Tara-Nicholle Nelson
Inman News™

Q: My daughter and her husband-to-be, who are both 21, are trying to buy a house and have put many offers in on various homes. They already are preapproved for the amount they need. Every time they put an offer in, even on houses that have no other offers, and that have been on the market for a long time, all of a sudden many offers come in -- sometimes within 24 hours!

Then the bank goes with the higher offer, which confuses them because their agent told them there were no other offers. This has been very depressing for them.

They are getting married in June and would like to purchase a home before then, so they have a home to move into after the wedding (they both still live with their parents). Is there anything they can do to resolve this problem? --Julie R.

Being a buyer in today's market is nearly as frustrating as being a seller. You read and hear all day long about what a strong buyer's market it's supposed to be and what great deals there are to be had via foreclosures and short sales.

But when you start making offers on properties you find that the banks are nowhere near as willing to negotiate as you expected, and that many of the bank-owned homes cannot be bought without prevailing over a sea of other offers.

Depressing and frustrating -- yes. But there are some strategies they can and should put into play to better their chances going forward.

With an individual seller, you can minimize the chances of being outbid unawares in a couple of ways. You can put a very, very short time frame on your offer, eliminating a window of opportunity for other buyers to swoop in on the property.

Also, most listing agents in "regular" sales want their clients to get the highest possible price for their home, so it's common for them to ring up any previous offerors to let them know when additional offers have come in, to give them an opportunity to increase their offers or otherwise make them more competitive.

You can't force a bank to respond to your offer in a very short time frame, or in any time frame at all, for that matter. I once sold a bank-owned property in a transaction where the time frame between when we submitted an offer and when we received the signed acceptance back from the bank was nine weeks.

But what your daughter and future son-in-law can do is go into these transactions with the lessons they've learned thus far.

Whatever it is that caused them to be interested in this property at this point in time could very well be inspiring other buyers to make an offer at the same exact time. So, even when their agent is told that there are no other offers at the time they make theirs, they need to do several things.

First, they need to enlist their agent to stay in very close contact with the listing agent -- as often as two or three times a day is not overkill -- once their offer is submitted.

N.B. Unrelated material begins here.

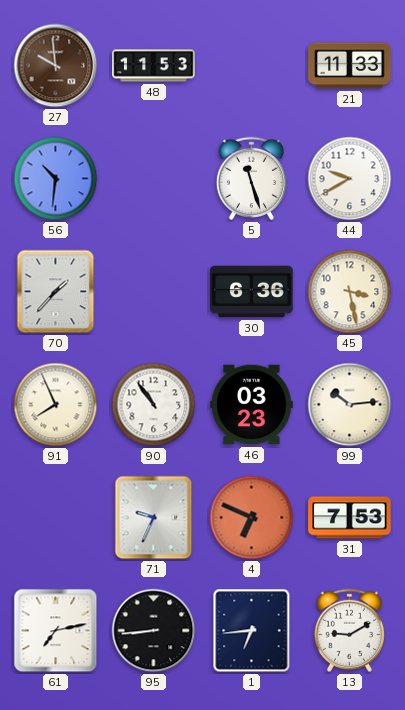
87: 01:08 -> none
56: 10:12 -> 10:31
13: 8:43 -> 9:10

Your daughter's agent should not only be calling the listing agent frequently to check and see whether other offers have come in -- they should also be asking the listing agent upfront to notify them if additional offers come in. That way, your daughter and her fiancé may at least get the chance to try to compete with the other offers.

Additionally, your daughter should consider changing her approach to formulating the price she offers for a home. She will have a better shot at getting a home if she offers a price more in line with the recent sales in the area, versus just offering something below or even at whatever the list price is on the assumption that she has no competition.

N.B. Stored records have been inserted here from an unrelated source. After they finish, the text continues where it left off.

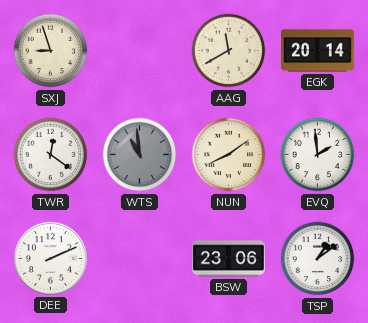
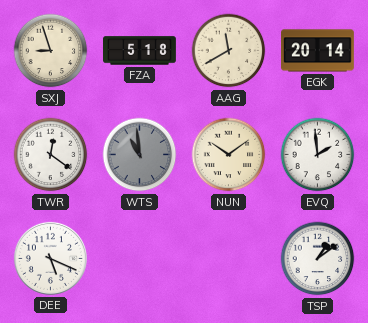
FZA: none -> 5:18
NUN: 8:09 -> 10:09
DEE: 2:11 -> 5:19
BSW: 23:06 -> none
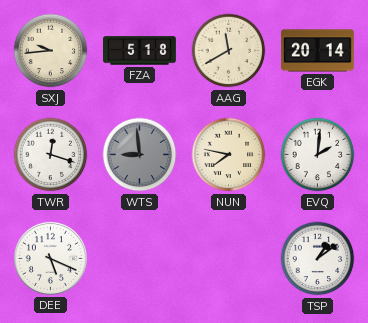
SXJ: 8:57 -> 9:44
TWR: 12:21 -> 12:18
WTS: 10:59 -> 8:59
NUN: 10:09 -> 7:47
EVQ: 1:59 -> 2:01
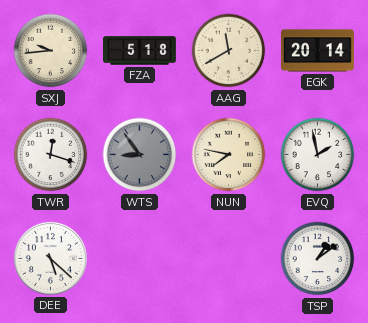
WTS: 8:59 -> 8:54
EVQ: 2:01 -> 1:58
DEE: 5:19 -> 5:22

Every time she wants to make an offer, she and her mate should sit down with her agent and get an analysis of the recent sales of similar properties in the area. If she's making an offer on a bank-owned property, she should look at those sorts of sales. It's critical that she not only look at the recent comps' list price, or sale price, but their list-price-to-sale-price ratio.

For example, if a home's list price is $100,000 and it sells for $110,000, the list-price-to-sale-price ratio is 110 percent.

From what you've said, it seems that it's pretty common for these homes to sell over asking. If she can work with her agent to determine how much, on average, over asking these homes typically sell for, then she can apply that ratio to the list price of the home for which she wants to place an offer.